1. Powers of Ten

The Powers of Ten table is helpful in illustrating the relative size of gigabytes, terabytes, petabytes and the like.

2. Upper and lower estimates

The upper estimate is a reasonably "hard" number based on published data. The lower estimate is an attempt to adjust for duplication and compression. Here is a quick summary of some of those adjustments:

  • Paper. There is some duplication with ISBN numbers due to paperback, hardback, different editions, etc. There is duplication with financial papers, ads, and so on in newspapers. We used CPC compression, which captures images; conversion to ASCII eliminates images, but compresses text dramatically.
  • Film. If we used JPEG compression, rather than PhotoCD, we get a much smaller number for the storage requirements for images.
  • Music CDs. If we use MP3 compression, we get a much smaller number for the storage requirements of audio files.
  • Magnetic. We assume that about 20 percent of magnetic storage is unique.

3. Reading the data

The report's Site Map provides links to summary reports on each medium.

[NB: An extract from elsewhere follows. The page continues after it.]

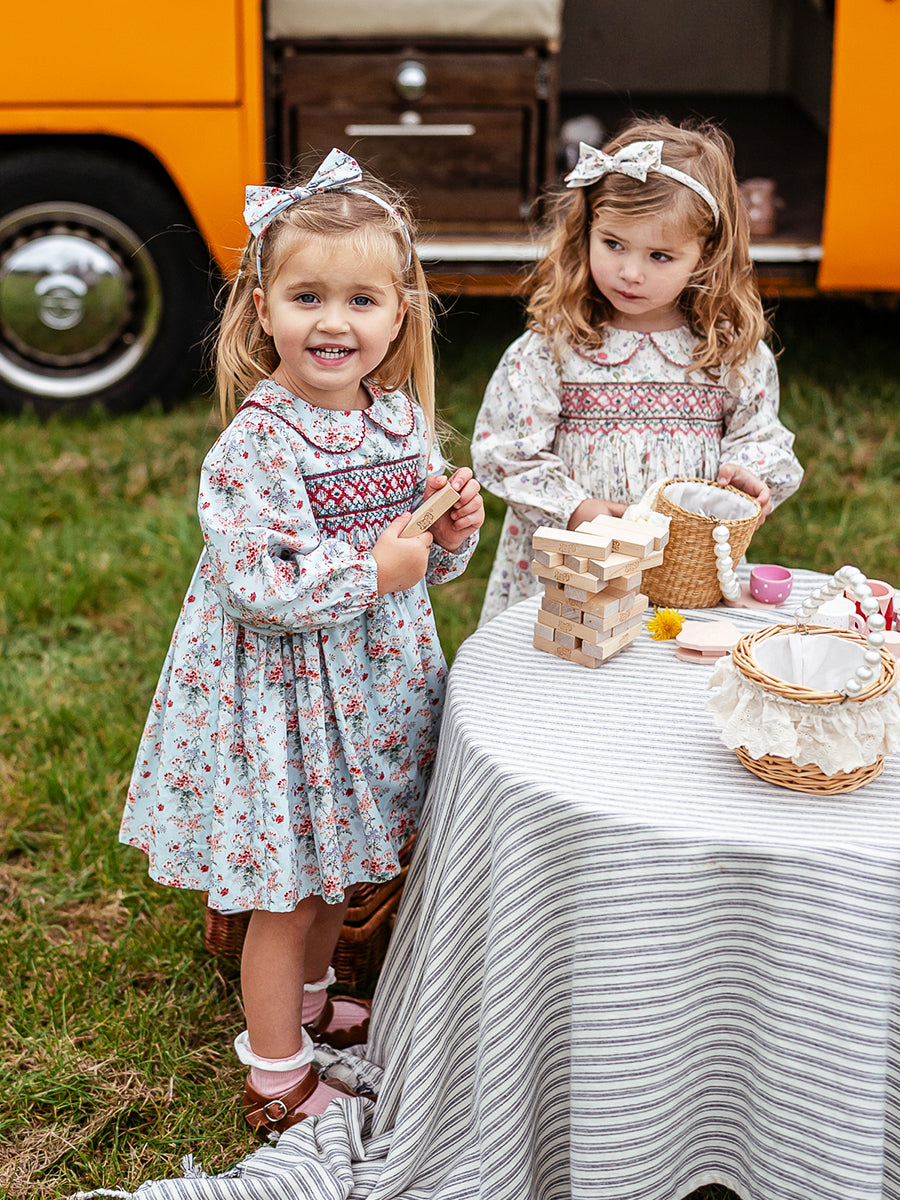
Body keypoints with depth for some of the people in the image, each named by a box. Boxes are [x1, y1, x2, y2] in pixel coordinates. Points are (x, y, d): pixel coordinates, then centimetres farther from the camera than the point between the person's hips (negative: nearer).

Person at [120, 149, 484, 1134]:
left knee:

The summaries provide links to detailed reports and spreadsheets containing the raw data. Within each media type, we have distinguished between originals and copies, and between the yearly flow of production and the accumulated stock. We've also described growth rates and compression issues for each medium.

4. Acknowledgements

Gray and Shenoy (2000) provides useful information on trends in magnetic storage. Lesk (1997) conducted an earlier study that attempted to estimate the total stock of information. Pool (1984) examined the flow of information in the US circa 1980. See the individual acknowledgements for the names of people who helped us.